The Bárcenas and Gurtel cases

The Bárcenas case is by far the most important corruption affair of all those ongoing in Madrid, a paradigm, both for its political significance and for the extent to which its revelations may affect the credibility and political future of the Popular Party and some of its key leaders.

The Bárcenas case is a separate extension of the Gürtel case, the alleged illegal financing of the Popular Party in Valencia that has ramifications in Madrid. It was the newspaper ‘El Mundo’ which in mid-January 2013 revealed that José Luis Bárcenas, former treasurer of the Partido Popular, was for two decades in charge of distributing envelopes with varying amounts of money to executives, public officials and different members of the Partido Popular organisation.

It was B money, not formally accounted for, which came from donations, construction companies and security firms. According to the first publications, the practices ceased in 2009, although subsequent information revealed that President Rajoy and other members of the party's leadership allegedly continued to receive such bonuses, in this case, also paid by businessmen.

A subsequent police report found that several presidents of construction companies gave the party, as gifts, 3.5 million euros, more than the allowed amount, which were processed by the Popular Party's accountant as donations. In return, these construction companies also allegedly received contracts for a total value of more than 12 billion euros in the different governments of the Partido Popular.

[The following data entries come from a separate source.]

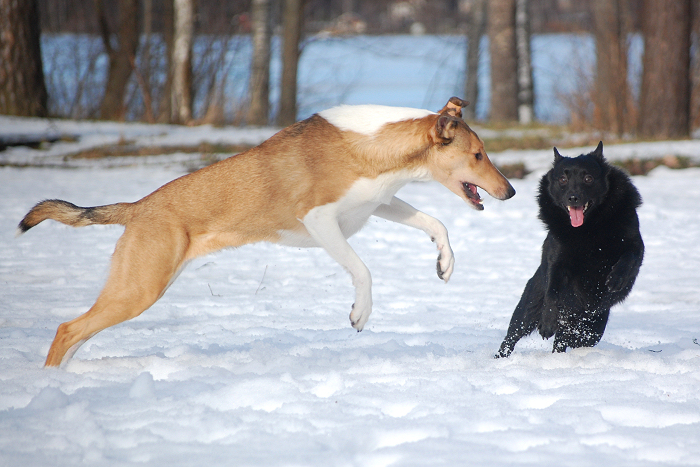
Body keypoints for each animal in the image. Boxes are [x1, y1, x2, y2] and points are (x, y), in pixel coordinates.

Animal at [16, 97, 516, 368]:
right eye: (477, 155)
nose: (510, 191)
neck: (376, 149)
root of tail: (137, 208)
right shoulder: (321, 222)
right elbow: (364, 271)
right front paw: (360, 314)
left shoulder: (377, 205)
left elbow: (436, 222)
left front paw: (445, 263)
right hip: (140, 288)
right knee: (66, 329)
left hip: (138, 287)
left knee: (78, 333)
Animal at [498, 143, 644, 358]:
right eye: (563, 179)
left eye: (588, 178)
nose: (573, 197)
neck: (588, 228)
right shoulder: (557, 261)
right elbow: (553, 290)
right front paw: (548, 323)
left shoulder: (635, 243)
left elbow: (630, 257)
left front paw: (616, 279)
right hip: (527, 310)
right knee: (511, 337)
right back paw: (500, 358)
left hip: (593, 329)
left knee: (566, 341)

Bárcenas is currently on conditional release with charges, having paid a bail of 200,000 euros imposed by the judge, and awaiting trial.

Caja Madrid's Black

The Caja Madrid Black cards case was reported in the media at the end of 2014 and revealed that most of the directors of the bank, which later became Bankia, took advantage of the bank's high-end credit cards for personal expenses. The charges were credited against a fund intended to cover unforeseen expenses that never appeared on the bank's balance sheets.

The calls ‘Visa Black’ were detected following the publication of more than 8,000 e-mails exchanged between the chairman Miguel Blesa, different managers of the institution and important figures in Spanish politics and business.

The e-mails were given anonymously to a political party that brought them to the attention of a digital media. The e-mails could not be used to accuse those who had fraudulently used the cards because they were part of a previous case, the case of Caja Madrid's preferential loans, another of the corruption cases uncovered in Madrid.

What the publication of the texts of the key emails did achieve was that the chairman of Bankia investigated and brought the facts to the attention of the public prosecutor's office, whose case is still being prosecuted.

The Little Nicholas phenomenon

Another scandal was the alleged irregular financing of the Complutense University of Madrid, the so-called Berzosa Case, in 2012, and in the same vein and still in the investigation phase, that of the wanderings of ‘Little Nicolás’.

Francisco Nicolás Gómez is the real name of a young man from Madrid linked to the youth of the Partido Popular who has become famous as the protagonist of a case of influence peddling and identity theft.

The young man infiltrated high-ranking state bodies and tried to put businessmen and politicians in contact with supposed government projects by posing as a spy for the CNI, as an economic mediator, while at the same time airing his relations with active politicians of the Popular Party and with members of the Royal House.

In addition to the Bankia, Black cards, Gürtel and Bárcenas cases, there is a wider series of organised corruption cases that are still under investigation or may be reopened at any time as a result of the discovery of connections between the cases.

These may be the ones that have revealed the modus operandi of other high-profile corruption cases in Madrid. For example, those related to city councils with Operation Púnica or that of Amy Martin, from 2013, with which the PSOE-linked Ideas Foundation was allegedly fraudulently financed. Amy Martin, a leading figure in the organisation, was actually a character created by the wife of Carlos Mulas, wife of the director of the socialist foundation.

Corruption and corruption of the highest and lowest order, which the proximity of key Spanish elections to reconfigure the new social majorities, will once again put in the headlines, in the ‘prime time’ of the media and at the centre of the national political debate.